← Misc

Pull requests

DEPRECATED: Refer to the current documentation at Software Development Life Cycle (SDLC) Checklist

How to Create a Pull Request

Nearly everything you do, from writing code to creating documentation, will be merged into our repositories via pull request. If you have never used pull requests before, refer to GitHub’s documentation on the subject.

We follow a few guidelines for how we create and merge pull requests. You may create your pull request at any time along development. If you are simply looking for feedback and are not ready to merge yet, simply put a Work in Progress tag- [WIP] - before the title of your pull request.
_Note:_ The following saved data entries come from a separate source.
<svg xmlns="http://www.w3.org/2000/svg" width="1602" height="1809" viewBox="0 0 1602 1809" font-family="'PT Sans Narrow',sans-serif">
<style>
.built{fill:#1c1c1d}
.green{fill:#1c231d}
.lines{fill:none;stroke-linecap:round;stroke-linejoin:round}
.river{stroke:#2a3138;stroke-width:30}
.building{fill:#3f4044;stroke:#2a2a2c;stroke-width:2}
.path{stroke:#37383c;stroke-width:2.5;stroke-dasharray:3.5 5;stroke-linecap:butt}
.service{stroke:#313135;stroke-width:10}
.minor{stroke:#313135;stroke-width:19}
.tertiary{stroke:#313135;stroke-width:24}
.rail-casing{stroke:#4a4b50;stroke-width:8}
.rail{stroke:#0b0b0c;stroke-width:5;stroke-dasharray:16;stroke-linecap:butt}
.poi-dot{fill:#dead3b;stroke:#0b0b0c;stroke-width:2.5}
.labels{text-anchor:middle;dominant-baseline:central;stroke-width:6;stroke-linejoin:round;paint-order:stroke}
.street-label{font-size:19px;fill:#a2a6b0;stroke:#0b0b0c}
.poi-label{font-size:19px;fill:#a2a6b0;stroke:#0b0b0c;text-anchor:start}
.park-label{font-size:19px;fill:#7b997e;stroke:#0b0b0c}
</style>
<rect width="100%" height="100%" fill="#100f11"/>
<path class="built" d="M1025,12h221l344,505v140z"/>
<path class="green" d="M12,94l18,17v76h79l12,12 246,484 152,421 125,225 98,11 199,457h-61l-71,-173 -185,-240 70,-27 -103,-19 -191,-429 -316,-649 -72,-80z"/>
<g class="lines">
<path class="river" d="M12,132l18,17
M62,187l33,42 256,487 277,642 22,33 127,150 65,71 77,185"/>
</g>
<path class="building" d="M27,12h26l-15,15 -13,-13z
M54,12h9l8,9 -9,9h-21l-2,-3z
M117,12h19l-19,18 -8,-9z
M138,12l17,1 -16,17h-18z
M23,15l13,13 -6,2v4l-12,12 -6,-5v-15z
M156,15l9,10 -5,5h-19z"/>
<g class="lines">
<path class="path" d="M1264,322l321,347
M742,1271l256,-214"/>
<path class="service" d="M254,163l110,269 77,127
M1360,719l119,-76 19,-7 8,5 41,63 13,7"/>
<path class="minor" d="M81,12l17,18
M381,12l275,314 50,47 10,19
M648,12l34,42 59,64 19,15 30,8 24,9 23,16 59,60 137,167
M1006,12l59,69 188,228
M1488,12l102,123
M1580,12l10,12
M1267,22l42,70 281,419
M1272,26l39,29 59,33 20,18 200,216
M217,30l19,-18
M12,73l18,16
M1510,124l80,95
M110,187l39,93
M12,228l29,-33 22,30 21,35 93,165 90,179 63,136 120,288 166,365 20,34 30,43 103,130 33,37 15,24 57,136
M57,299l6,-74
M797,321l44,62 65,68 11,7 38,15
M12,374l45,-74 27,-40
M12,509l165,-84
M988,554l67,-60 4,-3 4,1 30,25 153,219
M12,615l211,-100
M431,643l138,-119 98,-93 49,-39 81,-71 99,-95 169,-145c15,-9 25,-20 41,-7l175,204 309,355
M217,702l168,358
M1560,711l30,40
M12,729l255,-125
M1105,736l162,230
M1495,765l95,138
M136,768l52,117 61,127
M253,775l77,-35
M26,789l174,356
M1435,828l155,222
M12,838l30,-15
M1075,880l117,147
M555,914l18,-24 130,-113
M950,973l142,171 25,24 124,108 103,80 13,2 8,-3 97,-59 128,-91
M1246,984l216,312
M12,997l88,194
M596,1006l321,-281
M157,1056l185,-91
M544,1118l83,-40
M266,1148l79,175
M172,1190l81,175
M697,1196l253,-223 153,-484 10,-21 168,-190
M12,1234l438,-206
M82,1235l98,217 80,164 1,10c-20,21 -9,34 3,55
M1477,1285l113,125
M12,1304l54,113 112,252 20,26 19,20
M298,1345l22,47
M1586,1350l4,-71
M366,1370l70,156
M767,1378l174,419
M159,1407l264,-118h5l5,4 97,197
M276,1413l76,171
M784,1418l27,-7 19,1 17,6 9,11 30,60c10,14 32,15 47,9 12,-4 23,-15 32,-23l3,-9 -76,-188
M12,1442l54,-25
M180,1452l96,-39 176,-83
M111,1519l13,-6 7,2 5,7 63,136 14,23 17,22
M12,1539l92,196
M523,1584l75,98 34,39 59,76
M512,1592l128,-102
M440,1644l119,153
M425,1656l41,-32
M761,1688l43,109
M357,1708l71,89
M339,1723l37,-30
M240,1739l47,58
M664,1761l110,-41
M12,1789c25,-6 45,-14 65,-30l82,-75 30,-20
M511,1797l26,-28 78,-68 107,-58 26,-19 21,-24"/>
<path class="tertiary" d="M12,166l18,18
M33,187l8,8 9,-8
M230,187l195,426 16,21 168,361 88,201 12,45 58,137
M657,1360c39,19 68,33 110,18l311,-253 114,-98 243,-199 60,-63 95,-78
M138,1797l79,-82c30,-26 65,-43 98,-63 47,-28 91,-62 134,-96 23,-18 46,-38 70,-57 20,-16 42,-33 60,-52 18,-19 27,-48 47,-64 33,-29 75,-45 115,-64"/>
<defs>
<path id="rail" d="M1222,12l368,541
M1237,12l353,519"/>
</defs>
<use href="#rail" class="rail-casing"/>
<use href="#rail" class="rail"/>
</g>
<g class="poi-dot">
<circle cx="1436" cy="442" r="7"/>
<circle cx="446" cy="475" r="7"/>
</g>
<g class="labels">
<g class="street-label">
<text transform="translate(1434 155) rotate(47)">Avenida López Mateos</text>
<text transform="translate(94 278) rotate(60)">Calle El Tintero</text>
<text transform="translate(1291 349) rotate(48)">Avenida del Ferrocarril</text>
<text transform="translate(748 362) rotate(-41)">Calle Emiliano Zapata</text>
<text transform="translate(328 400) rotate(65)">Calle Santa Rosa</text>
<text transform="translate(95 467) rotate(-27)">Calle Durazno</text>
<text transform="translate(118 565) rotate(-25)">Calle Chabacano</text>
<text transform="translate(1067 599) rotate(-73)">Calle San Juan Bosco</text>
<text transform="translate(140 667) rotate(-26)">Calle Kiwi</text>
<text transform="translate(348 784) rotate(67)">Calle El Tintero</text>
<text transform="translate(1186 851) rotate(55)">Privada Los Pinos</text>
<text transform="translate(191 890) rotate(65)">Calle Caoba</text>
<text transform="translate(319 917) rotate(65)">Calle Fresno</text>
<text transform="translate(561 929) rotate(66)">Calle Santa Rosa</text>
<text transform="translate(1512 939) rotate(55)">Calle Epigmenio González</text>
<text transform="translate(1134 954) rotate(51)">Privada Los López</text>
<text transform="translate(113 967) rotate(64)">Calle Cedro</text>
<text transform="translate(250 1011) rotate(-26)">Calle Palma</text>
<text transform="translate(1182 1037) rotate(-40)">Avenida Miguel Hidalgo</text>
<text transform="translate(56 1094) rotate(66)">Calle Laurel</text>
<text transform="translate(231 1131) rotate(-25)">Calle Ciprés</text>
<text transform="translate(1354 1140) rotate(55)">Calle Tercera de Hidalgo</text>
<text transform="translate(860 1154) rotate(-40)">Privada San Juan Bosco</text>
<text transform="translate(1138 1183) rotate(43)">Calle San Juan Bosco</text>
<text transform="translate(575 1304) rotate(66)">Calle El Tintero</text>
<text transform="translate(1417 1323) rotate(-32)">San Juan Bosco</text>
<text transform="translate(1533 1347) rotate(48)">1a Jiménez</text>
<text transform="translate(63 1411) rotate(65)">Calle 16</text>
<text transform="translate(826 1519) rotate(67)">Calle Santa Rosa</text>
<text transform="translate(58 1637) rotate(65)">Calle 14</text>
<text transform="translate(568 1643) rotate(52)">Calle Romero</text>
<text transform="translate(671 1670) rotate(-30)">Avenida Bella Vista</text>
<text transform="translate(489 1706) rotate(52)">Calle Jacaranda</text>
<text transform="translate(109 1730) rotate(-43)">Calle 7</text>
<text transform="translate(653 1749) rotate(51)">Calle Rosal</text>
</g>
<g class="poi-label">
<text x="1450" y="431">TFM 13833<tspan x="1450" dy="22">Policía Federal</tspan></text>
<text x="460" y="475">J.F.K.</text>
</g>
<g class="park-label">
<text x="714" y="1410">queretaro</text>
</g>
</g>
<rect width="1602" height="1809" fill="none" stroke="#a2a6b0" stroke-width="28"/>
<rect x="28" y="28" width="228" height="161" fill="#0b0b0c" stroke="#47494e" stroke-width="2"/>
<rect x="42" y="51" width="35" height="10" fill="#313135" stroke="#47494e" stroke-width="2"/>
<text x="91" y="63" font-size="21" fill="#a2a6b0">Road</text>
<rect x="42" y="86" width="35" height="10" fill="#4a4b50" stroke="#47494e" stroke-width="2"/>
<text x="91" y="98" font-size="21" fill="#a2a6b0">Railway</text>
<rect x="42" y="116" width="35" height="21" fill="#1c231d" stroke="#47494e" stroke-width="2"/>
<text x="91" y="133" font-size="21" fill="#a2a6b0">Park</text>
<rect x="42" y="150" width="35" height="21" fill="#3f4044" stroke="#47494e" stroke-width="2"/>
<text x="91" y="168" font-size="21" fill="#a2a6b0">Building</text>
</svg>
This lets people know you are actively looking for feedback.

Your description should include a link to the relevant Trello card for context on what you are building, as well as a small description with relevant information needed to read the code. This may include a list of other pull requests this one depends on, a description of what is needed for a WIP project, or anything else you deem necessary. For example, your WIP pull request might look like this:

Title:
[WIP] Fixing Malformed User IDs

Description:
https://trello.com/c/example/123-duplicate-user-info

An edge case in user creation could duplicate User IDs. This should cover that scenario- comments are appreciated.
Depends on: https://github.com/Banno/example-project/pull/42

Any pull request without the [WIP] tag is considered ready to merge. To ensure that code gets reviewed before going into master, all pull requests need a separate approval from a different engineer than the submitter before getting merged. Engineers should be spending time each day monitoring, commenting on, and approving pull requests. If your pull request requires faster movement, post a link in a relevant Slack room and let people know it needs approvals.

Merging Pull Requests

Often you want to merge a pull request. Merging is a great show of progress for development as it signals a hunk of work is done. However, there’s more to getting your code deployed than just merging. It must pass through the Banno Build Pipeline which builds all our libraries and projects in their order of dependencies. After the build pipeline there’s getting a deploy to staging. For the Banno Mobile DS stack there’s a suite of jenkins jobs which work to deploy the code with automated testing around the deployables as well. We always try to only merge new pull requests (for the Banno Mobile DS Stack) when both of these are passing.

Note: This is only to merge PRs not related to deployments. banno-deploy and chef-repo PRs are generally merged by script. You can read all about that here

We’ve found that CCMenu is a useful tool for knowing when the builds are passing. It’s free and easy to setup:

  1. After downloading and installing CCMenu, if you open the app it should drop you into the ‘Projects’ window.
  2. Click the ‘+’ at the bottom of the window and it will ask for a ‘Feed url’. Give it jenkins.dev.banno-internal.com
  3. It will then ask you which projects you want to add to your CCMenu. You can add any number of projects using shift-click by selecting the head and tail of the list you want to populate the app. An example of selected jobs is below.
  4. Now you can see the status of any of the jobs at a glance! If any one of them are failing, the icon will turn red (and give a number for the number of jobs failing).